§ **Work instructions**:
Look below for the line containing "M10 182 499 373 395 655 11 505Z"; from there, print each line exactly up to and including the line containing "M791 53 828 67 815 108 776 93Z", and stop.
____________
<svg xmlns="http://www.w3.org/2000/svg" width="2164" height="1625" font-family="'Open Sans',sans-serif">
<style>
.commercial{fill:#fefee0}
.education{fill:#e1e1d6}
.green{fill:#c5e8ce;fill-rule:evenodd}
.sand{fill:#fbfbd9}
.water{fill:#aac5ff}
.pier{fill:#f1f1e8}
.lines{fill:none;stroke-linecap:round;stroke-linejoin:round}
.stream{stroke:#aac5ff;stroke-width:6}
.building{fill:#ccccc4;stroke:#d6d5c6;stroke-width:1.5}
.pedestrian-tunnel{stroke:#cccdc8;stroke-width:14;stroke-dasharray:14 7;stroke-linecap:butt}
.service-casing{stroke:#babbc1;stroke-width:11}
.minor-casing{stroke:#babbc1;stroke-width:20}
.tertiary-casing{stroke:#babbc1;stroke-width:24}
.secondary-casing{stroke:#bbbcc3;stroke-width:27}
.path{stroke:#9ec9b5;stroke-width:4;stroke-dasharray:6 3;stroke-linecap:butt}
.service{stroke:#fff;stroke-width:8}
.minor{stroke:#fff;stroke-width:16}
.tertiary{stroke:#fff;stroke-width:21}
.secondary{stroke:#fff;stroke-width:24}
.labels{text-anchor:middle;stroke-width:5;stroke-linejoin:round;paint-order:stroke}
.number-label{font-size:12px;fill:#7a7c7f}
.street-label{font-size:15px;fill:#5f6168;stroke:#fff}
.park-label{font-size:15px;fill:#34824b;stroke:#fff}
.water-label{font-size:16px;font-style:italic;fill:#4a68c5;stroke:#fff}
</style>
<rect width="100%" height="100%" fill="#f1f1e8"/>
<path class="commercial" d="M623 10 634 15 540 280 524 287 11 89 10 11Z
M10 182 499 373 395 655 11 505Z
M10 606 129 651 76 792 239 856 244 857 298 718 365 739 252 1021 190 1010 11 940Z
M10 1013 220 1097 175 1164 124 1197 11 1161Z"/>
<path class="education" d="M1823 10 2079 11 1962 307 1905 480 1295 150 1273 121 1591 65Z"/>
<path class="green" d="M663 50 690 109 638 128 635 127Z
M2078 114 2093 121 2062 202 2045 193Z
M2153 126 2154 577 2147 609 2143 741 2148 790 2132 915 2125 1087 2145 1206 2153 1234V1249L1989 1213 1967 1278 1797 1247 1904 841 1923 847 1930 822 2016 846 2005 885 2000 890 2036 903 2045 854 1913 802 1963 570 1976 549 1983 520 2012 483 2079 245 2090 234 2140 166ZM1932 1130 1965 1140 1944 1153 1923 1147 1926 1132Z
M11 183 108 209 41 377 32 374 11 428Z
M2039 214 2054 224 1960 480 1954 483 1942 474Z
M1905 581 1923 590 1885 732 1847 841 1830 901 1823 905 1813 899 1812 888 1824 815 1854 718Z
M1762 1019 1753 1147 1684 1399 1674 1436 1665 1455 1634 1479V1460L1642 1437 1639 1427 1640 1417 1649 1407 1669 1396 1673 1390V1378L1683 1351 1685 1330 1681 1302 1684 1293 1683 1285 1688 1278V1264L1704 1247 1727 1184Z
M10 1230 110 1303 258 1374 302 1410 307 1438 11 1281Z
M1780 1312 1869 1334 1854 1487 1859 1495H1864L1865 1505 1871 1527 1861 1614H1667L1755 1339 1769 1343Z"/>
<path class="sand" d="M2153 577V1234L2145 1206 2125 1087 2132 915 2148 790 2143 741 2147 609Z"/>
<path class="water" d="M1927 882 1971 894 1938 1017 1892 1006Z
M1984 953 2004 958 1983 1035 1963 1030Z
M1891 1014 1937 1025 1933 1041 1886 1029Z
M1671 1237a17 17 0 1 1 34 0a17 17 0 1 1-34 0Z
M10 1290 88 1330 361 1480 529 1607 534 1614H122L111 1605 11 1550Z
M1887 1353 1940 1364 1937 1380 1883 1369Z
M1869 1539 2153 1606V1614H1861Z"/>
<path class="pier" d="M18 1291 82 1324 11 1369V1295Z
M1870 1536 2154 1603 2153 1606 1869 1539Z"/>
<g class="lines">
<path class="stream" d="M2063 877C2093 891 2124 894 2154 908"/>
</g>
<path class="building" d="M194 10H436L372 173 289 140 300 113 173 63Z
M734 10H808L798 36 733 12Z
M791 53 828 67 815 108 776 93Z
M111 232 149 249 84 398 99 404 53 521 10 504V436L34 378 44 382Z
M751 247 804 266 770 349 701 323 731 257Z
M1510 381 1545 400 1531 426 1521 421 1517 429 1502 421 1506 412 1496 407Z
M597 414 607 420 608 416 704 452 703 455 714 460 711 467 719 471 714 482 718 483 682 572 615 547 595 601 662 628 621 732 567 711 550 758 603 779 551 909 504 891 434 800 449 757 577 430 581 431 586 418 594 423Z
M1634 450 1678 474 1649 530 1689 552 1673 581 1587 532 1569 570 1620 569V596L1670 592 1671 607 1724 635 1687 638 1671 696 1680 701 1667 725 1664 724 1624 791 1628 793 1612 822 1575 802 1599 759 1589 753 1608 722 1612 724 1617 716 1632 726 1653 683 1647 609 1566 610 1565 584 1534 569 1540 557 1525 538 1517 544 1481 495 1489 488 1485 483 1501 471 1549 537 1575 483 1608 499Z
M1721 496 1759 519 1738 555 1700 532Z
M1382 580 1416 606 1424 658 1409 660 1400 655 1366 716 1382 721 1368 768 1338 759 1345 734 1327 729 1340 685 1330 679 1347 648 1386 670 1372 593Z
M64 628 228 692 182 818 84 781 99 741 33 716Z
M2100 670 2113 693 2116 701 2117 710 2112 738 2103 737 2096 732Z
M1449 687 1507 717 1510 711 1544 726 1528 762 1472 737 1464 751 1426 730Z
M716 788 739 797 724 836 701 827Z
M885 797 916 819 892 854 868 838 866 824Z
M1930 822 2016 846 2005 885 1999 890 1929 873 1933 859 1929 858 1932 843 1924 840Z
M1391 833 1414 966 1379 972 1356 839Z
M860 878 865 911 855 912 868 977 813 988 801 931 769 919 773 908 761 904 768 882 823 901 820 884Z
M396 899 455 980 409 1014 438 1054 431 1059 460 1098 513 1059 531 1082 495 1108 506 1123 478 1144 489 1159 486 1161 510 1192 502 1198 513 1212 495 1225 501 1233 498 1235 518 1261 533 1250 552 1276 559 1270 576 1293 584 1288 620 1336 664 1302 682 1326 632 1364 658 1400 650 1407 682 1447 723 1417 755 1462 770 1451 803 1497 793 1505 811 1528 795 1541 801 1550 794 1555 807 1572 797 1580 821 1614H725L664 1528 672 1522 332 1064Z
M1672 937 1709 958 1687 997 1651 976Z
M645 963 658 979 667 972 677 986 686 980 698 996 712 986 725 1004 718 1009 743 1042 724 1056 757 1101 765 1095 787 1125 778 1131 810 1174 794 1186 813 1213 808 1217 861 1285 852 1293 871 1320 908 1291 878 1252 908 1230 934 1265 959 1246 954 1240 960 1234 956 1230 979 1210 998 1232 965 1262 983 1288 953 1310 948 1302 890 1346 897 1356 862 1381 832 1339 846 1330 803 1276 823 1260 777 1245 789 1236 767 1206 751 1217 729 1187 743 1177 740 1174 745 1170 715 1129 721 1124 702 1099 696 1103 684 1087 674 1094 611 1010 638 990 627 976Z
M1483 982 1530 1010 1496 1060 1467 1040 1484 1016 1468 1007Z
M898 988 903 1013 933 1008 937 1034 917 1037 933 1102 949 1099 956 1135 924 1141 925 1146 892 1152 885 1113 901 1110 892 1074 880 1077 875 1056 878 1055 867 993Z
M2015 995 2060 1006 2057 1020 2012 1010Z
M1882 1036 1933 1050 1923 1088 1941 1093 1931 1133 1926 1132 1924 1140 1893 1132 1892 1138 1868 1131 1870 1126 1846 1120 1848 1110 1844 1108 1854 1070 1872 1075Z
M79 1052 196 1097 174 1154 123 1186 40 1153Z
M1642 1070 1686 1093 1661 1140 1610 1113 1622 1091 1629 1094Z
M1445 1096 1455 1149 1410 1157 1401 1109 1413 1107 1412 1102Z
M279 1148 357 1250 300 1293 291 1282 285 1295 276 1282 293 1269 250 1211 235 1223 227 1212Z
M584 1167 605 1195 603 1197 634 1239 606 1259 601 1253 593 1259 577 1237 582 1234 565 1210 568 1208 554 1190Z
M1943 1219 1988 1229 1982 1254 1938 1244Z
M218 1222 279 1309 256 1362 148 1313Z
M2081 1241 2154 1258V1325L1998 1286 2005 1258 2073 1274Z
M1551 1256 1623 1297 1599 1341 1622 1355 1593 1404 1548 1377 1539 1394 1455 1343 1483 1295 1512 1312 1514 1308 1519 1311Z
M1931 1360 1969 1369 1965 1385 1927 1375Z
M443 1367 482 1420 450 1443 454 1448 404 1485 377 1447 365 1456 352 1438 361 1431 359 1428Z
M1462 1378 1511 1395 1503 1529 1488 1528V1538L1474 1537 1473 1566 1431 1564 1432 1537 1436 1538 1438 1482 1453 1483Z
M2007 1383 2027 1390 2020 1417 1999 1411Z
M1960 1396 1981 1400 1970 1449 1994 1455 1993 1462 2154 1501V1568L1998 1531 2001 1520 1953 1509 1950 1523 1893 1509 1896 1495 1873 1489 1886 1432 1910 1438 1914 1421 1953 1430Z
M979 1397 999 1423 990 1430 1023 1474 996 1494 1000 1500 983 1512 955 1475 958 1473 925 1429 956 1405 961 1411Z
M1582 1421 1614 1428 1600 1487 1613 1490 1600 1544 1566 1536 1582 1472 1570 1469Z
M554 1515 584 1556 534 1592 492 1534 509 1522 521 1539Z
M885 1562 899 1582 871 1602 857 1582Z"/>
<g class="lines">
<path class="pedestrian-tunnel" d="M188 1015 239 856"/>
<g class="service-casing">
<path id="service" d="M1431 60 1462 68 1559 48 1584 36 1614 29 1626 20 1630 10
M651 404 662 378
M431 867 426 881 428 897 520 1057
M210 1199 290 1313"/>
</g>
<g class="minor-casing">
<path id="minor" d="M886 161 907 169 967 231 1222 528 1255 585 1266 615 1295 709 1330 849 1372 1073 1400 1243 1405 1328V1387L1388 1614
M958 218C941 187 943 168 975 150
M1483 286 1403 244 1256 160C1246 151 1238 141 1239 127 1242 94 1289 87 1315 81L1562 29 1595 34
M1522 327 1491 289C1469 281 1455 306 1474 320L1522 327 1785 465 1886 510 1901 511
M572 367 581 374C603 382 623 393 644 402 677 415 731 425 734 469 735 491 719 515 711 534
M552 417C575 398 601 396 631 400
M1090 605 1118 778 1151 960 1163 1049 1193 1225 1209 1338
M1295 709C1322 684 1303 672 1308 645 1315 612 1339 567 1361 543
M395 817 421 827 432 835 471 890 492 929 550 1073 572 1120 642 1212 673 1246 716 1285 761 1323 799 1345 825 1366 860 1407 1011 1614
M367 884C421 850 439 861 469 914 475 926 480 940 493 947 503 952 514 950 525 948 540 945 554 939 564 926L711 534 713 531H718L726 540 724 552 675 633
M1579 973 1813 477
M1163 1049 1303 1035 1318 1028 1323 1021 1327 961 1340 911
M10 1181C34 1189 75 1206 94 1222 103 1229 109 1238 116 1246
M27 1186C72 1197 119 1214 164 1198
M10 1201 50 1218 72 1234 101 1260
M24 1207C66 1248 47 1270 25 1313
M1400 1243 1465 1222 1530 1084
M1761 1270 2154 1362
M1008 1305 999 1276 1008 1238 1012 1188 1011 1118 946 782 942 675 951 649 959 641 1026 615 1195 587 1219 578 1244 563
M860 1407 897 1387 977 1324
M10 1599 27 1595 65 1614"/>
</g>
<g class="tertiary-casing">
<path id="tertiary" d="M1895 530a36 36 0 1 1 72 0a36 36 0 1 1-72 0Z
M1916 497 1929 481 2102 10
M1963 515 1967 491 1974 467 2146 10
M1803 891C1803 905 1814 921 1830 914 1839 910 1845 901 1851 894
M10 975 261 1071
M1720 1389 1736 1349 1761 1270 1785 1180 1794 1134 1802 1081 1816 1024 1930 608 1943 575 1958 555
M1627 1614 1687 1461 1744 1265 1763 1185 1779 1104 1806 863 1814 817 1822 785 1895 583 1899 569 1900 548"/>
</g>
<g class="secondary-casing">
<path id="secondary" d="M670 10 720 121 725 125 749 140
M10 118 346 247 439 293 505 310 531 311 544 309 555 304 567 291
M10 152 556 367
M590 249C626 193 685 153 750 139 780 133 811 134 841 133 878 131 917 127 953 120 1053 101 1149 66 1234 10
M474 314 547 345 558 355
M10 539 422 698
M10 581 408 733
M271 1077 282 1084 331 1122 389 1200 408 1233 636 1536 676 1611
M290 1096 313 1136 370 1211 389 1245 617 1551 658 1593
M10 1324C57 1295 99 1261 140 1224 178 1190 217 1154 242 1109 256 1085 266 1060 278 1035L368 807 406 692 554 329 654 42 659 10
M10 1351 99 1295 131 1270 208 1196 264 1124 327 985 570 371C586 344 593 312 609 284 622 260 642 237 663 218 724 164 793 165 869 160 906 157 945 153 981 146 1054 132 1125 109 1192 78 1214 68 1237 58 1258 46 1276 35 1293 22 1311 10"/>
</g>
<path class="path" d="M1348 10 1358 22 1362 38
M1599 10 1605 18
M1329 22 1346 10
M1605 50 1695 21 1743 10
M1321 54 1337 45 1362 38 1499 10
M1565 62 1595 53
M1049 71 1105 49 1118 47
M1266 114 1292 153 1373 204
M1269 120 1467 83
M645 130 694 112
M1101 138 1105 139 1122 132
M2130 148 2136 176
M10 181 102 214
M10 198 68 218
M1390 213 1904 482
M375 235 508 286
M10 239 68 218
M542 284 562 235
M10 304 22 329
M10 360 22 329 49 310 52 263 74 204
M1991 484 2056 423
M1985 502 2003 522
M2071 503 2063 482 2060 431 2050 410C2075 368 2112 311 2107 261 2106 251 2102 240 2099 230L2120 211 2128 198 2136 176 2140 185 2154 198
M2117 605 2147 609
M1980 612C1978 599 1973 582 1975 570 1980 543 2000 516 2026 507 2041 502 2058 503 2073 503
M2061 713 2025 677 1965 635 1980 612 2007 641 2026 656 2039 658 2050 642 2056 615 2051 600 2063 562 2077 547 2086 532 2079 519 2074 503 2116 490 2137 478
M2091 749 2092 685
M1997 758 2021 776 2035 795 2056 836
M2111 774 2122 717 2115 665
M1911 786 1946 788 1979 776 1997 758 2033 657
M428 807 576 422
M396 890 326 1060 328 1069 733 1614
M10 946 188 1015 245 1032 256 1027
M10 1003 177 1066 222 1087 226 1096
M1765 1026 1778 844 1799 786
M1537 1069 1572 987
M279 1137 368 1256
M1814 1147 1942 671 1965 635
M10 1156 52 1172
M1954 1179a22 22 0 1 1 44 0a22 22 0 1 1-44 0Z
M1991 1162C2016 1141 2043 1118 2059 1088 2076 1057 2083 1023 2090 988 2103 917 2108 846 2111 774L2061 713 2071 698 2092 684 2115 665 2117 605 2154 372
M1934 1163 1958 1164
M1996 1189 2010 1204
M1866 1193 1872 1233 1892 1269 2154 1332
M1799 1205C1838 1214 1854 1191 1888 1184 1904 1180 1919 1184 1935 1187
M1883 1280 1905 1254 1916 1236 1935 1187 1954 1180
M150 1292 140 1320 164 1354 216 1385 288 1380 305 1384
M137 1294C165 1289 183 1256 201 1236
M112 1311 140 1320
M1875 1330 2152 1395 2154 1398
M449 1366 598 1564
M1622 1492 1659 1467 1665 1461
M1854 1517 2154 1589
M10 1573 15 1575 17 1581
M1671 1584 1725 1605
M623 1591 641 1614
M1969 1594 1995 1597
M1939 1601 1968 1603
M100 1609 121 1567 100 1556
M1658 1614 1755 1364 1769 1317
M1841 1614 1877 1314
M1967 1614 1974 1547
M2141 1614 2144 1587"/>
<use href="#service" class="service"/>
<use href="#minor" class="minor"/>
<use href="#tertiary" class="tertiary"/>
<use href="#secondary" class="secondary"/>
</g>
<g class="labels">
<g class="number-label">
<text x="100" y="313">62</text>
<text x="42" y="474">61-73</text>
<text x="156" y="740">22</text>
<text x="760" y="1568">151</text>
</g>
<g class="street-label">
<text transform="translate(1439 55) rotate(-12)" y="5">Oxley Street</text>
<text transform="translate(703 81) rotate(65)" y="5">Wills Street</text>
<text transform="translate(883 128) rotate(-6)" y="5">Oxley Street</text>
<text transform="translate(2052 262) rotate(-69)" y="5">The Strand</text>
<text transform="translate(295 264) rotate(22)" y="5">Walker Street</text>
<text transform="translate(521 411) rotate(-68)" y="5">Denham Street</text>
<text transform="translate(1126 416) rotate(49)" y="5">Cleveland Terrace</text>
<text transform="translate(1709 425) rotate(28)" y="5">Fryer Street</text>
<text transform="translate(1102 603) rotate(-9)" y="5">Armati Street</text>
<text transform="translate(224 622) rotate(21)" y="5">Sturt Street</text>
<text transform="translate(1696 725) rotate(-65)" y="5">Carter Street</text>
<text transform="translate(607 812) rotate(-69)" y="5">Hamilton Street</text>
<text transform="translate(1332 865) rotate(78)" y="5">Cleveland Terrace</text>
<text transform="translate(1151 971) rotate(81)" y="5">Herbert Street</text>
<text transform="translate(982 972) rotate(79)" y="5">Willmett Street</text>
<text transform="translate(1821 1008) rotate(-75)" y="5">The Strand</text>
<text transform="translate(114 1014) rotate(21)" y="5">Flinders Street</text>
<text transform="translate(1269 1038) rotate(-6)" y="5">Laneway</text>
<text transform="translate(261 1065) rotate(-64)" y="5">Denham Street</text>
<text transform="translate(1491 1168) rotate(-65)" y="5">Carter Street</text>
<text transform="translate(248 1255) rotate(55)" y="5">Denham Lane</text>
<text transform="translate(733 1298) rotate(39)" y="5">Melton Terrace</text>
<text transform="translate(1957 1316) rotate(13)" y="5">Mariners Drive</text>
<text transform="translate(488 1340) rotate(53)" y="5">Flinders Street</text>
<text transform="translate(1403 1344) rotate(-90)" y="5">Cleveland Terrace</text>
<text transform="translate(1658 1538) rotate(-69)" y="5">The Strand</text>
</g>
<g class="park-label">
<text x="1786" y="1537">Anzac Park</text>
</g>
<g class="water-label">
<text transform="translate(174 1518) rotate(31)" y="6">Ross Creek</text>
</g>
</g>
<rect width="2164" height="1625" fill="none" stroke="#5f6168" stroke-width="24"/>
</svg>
____________
§ **Task response**:
M10 182 499 373 395 655 11 505Z
M10 606 129 651 76 792 239 856 244 857 298 718 365 739 252 1021 190 1010 11 940Z
M10 1013 220 1097 175 1164 124 1197 11 1161Z"/>
<path class="education" d="M1823 10 2079 11 1962 307 1905 480 1295 150 1273 121 1591 65Z"/>
<path class="green" d="M663 50 690 109 638 128 635 127Z
M2078 114 2093 121 2062 202 2045 193Z
M2153 126 2154 577 2147 609 2143 741 2148 790 2132 915 2125 1087 2145 1206 2153 1234V1249L1989 1213 1967 1278 1797 1247 1904 841 1923 847 1930 822 2016 846 2005 885 2000 890 2036 903 2045 854 1913 802 1963 570 1976 549 1983 520 2012 483 2079 245 2090 234 2140 166ZM1932 1130 1965 1140 1944 1153 1923 1147 1926 1132Z
M11 183 108 209 41 377 32 374 11 428Z
M2039 214 2054 224 1960 480 1954 483 1942 474Z
M1905 581 1923 590 1885 732 1847 841 1830 901 1823 905 1813 899 1812 888 1824 815 1854 718Z
M1762 1019 1753 1147 1684 1399 1674 1436 1665 1455 1634 1479V1460L1642 1437 1639 1427 1640 1417 1649 1407 1669 1396 1673 1390V1378L1683 1351 1685 1330 1681 1302 1684 1293 1683 1285 1688 1278V1264L1704 1247 1727 1184Z
M10 1230 110 1303 258 1374 302 1410 307 1438 11 1281Z
M1780 1312 1869 1334 1854 1487 1859 1495H1864L1865 1505 1871 1527 1861 1614H1667L1755 1339 1769 1343Z"/>
<path class="sand" d="M2153 577V1234L2145 1206 2125 1087 2132 915 2148 790 2143 741 2147 609Z"/>
<path class="water" d="M1927 882 1971 894 1938 1017 1892 1006Z
M1984 953 2004 958 1983 1035 1963 1030Z
M1891 1014 1937 1025 1933 1041 1886 1029Z
M1671 1237a17 17 0 1 1 34 0a17 17 0 1 1-34 0Z
M10 1290 88 1330 361 1480 529 1607 534 1614H122L111 1605 11 1550Z
M1887 1353 1940 1364 1937 1380 1883 1369Z
M1869 1539 2153 1606V1614H1861Z"/>
<path class="pier" d="M18 1291 82 1324 11 1369V1295Z
M1870 1536 2154 1603 2153 1606 1869 1539Z"/>
<g class="lines">
<path class="stream" d="M2063 877C2093 891 2124 894 2154 908"/>
</g>
<path class="building" d="M194 10H436L372 173 289 140 300 113 173 63Z
M734 10H808L798 36 733 12Z
M791 53 828 67 815 108 776 93Z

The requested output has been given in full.